While neither of the two films are directly the result of Victor George’s efforts, they provide an insight into how the Malayalam world think of photography and Victor George himself. Both these ideas, of photography and of Victor George, are propped up by the meaning created by his photographs.



That is not the whole story, however. There are undeniable political connotations, apart from the internal politics of Christianity, to the choice of images made by Victor George. The image of humans taking shelter from the rain, for instance, can be traced back to Hiroshige Utagawa’s prints, coming in a period of Japanese art which dealt primarily with the quotidian – many images with humans performing an activity in the foreground a landscape in the background can be found in his prints. This image seems to have been imbibed by pictorialists, and more significantly here by Nandalal Bose, who recast the format of Hiroshige’s image to represent the vitality and beauty of the rural peasant (this vitality was later a major part of Ramkinkar Baij’s representations of Santhals) against the background of the rural landscape. The rise of Nationalist thought meant that the Bengal school’s idea of aesthetics gained influence all over the country, and this image seems to have been transmitted around the country, and today, children are taught to draw something in its mould in the early stages of their training in painting. Victor George utilizes this compositional format in many of photographs, but it is quite clear that vitality is not his concern, nor is the figure addressed or encountered in any significant manner. The background, usually of rain, is there and the humans are foregrounded or middle-grounded, but there is no discernible “meaning” in the juxtaposition of the two, other than that of the struggle to overcome – but then again, the struggle of the human subject in the foreground is not always obvious and in many photographs, are a stretch of imagination. Yet, the unflinching fidelity to this compositional format and its subsequent merging with the literary form of parable to create meaning betrays the two chief sources from which Victor George derives his worldview – the National identity and the Church. The recurring stereotypical image of the “rural beauty” is indeed attributed to him being born in a rural location, thereby stripped of its political context, whereas the allegories are attributed an absoluteness that have slowly pushed back the photographs into being thought of as real. The influence of the Church on south-central Kerala is well documented and well visible politically, sociologically and aesthetically.

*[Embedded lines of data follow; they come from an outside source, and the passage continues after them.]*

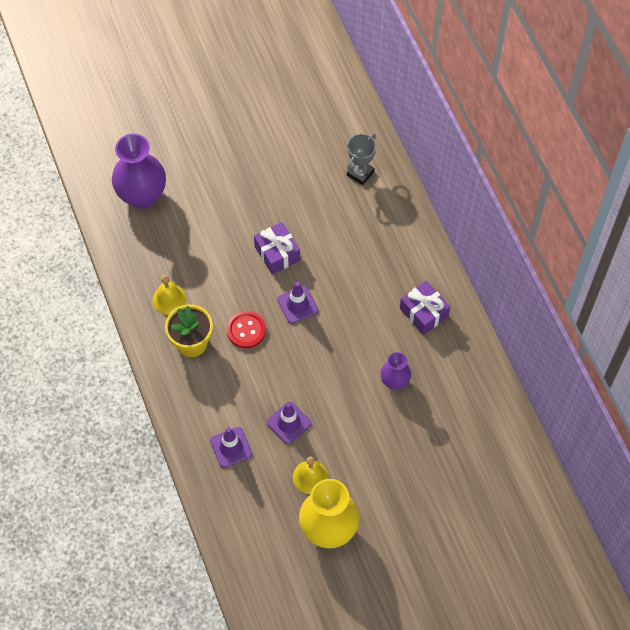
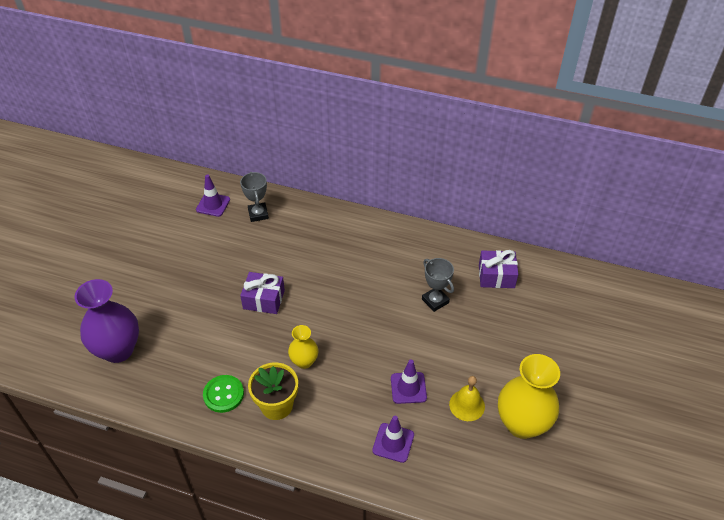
camera: 50 degrees left, 15 degrees down
(169, 299) = (223, 394): yellow bell -> green button
(246, 330) = (304, 361): red button -> yellow vase
(297, 305) = (317, 315): purple traffic cone -> purple traffic cone (213, 205)
(394, 381) = (435, 301): purple vase -> grey trophy
(424, 312) = (398, 250): purple gift -> purple gift (496, 276)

This has been followed by a legitimization by leading Malayalam dailies and weeklies, complete with their own pseudo-poetic captions that have accompanied and “explained” photographs, causing at least a part of its readership to accept this standard alone for “explaining” and “understanding” photographs. “Art” photographs only get published in regional publications if they work in the exact aesthetic that Victor George worked in, and this legitimization has served to make contemporary regional amateur and professional photographers mindlessly copy Victor George’s work, irrespective of the fact that photography has moved far ahead of photojournalism even in India itself, challenging most of the presumptions on which the idea of photojournalism is built.



An analysis of this sort would be impossible in the case of the photographers who follow Victor’s path, since none of their identity truly reflects in their work. This loss of identity of the photographer, and further, the erasure of political content of photographs and the subsequent conflation of the Photographic with the Real are dangerous trends that have actually started much before Victor George, but seem to be gaining speed now. And the true tragedy is that Victor George, the middle-class man with his own political and professional inclinations, is getting lost in this myriad of cultural constructions and semi-canonizations.

Arjun Ramachandran

Arjun Ramachandran is a visual communication student and photographer, with interests in cinema and literature.